I'm back. This time, however, I need a little help.

I'm trying to come up with a way to determine an implicitly defined function for a sequence of ratios that arise from sequences related to the Fibonacci sequence. (I can't seem to come up with a good synonym for "sequence".)

Let me elaborate. The first sequence can be defined as such: For any number in the sequence, F(n)=F(n-1). The second sequence is: F(n) = F(n-1) + F(n-2). The third sequence is F(n) = F(n-1) + F(n-2) + F(n-3). So, the jth sequence is F(n) = Sum(j, k=1) [F(n-k)].

The bigger implicitly defined function spits out ratios that arise from these sequences.

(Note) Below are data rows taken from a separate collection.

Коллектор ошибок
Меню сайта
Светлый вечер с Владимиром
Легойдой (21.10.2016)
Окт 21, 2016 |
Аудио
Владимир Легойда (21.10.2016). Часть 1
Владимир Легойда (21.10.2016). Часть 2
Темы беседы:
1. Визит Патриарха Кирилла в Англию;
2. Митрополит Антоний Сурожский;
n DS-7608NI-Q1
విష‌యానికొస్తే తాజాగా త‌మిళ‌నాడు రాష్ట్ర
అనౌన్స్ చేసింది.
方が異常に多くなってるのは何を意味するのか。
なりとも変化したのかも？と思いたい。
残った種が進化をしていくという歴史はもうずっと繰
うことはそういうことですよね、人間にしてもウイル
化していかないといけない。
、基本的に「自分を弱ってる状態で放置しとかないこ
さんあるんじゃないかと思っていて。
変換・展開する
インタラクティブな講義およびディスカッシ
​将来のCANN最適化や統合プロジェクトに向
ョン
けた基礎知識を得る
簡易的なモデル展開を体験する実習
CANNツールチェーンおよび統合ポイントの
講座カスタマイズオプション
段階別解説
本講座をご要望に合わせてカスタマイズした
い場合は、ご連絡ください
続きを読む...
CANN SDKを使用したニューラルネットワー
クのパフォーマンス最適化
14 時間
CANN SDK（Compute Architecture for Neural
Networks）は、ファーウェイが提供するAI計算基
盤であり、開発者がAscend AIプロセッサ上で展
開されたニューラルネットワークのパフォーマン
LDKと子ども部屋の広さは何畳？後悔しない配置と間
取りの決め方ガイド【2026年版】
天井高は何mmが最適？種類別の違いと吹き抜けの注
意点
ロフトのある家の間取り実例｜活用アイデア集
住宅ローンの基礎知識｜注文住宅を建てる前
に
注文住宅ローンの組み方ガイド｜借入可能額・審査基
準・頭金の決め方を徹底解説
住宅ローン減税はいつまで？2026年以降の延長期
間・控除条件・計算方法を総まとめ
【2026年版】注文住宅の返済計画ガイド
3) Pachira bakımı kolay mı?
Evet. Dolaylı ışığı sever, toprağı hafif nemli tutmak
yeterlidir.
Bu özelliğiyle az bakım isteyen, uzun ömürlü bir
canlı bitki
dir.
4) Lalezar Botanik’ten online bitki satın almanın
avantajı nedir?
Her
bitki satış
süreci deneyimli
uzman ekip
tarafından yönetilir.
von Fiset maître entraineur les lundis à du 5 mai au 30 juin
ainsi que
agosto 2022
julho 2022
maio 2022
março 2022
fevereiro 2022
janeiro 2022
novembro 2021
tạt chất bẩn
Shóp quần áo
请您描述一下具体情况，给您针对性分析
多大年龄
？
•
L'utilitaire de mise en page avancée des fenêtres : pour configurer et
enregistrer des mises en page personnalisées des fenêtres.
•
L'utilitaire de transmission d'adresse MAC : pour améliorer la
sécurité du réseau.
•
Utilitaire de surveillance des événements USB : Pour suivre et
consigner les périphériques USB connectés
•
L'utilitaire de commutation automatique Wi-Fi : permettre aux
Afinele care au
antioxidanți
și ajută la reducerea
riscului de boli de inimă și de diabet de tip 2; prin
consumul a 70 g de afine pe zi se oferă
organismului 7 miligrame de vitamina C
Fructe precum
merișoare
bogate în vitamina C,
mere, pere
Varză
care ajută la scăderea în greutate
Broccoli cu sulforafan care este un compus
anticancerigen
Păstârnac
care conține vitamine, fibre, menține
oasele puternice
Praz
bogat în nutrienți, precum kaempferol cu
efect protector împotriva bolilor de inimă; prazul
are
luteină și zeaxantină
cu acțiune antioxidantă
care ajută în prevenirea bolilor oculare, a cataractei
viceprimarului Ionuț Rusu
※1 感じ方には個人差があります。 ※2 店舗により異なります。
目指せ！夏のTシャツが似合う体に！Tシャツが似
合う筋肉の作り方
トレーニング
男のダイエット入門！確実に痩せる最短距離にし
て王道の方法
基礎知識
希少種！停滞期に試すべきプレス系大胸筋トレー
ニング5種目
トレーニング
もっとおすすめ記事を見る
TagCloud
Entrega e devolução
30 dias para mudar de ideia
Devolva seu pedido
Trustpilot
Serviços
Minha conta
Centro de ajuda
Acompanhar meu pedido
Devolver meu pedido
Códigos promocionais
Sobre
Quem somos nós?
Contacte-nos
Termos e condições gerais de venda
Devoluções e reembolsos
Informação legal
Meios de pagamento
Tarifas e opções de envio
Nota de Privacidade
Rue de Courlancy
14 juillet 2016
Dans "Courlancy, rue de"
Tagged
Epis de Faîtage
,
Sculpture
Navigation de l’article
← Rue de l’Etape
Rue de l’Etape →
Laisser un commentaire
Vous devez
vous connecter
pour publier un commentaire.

For each sequence, Lim(n-->∞) [F(n)/F(n-1)] is a constant. You may have recognized the second sequence as the Fibonacci sequence. The limit of F(n)/F(n-1) as n approaches infinity for the Fibonacci sequence is phi- the golden ratio. This result can easily be proven.

First, we assume that the limit must converge on some constant- x. So,

x = Lim(n-->∞) [F(n)/F(n-1)].

Then, we substitute for F(n)'s definition.

x = Lim(n-->∞) [{F(n-1) + F(n-2)}/F(n-1)]

Simplifying,

x = Lim(n-->∞) [1+{F(n-2)/F(n-1)}]

Since Lim(n-->∞) [F(n-2)/F(n-1)] = Lim(n-->∞) [F(n-1)/F(n)],

x = 1 + Lim(n-->∞) [F(n-1)/F(n)].

Since Lim(n-->∞) [F(n-1)/F(n)] = 1/x,

x = 1 + 1/x --> x^2 = x + 1 --> x^2 - x - 1 = 0 and x = (1 + rt[5])/2. (The negative result is excluded since the entire set is positive, and therefore a ratio of any two numbers in the set must also be positive.)

It is easy for this number of terms, but for a sequence with 14 terms the limit cannot be simplified as easily. (I only got as far as 4.) However, I came up with a slightly more easy way to find the ratio.

R(n) = The positive solution to x^n = Sum({n-1}, k=0) [x^k].

This may look ugly, but in fact I find it quite pretty. For the 3rd sequence, the ratio is the positive solution to x^3 = x^2 + x + 1. (Around 1.839)

I've noticed an interesting property of the ratios for the sequences. I had my computer calculate all the ratios up to the 10th one, and as far as I can see the limit of the ratios is 2. So, Lim(n-->∞) [R(n)] = 2. (The 1oth ratio is very close to 2- 1.999018633.)

The problem I'm having is writing the function R(n) implicitly. This is because there's no way to factor x^n - x^(n-1) - x^(n-2) - ... - 1 = 0 that I can come up with, and I'm pretty sure it can't be done using elementary algebraic techniques. My instinct at this point is to gather some other properties of the graph and form some kind of estimate function for R(n). Experts on Taylor Series?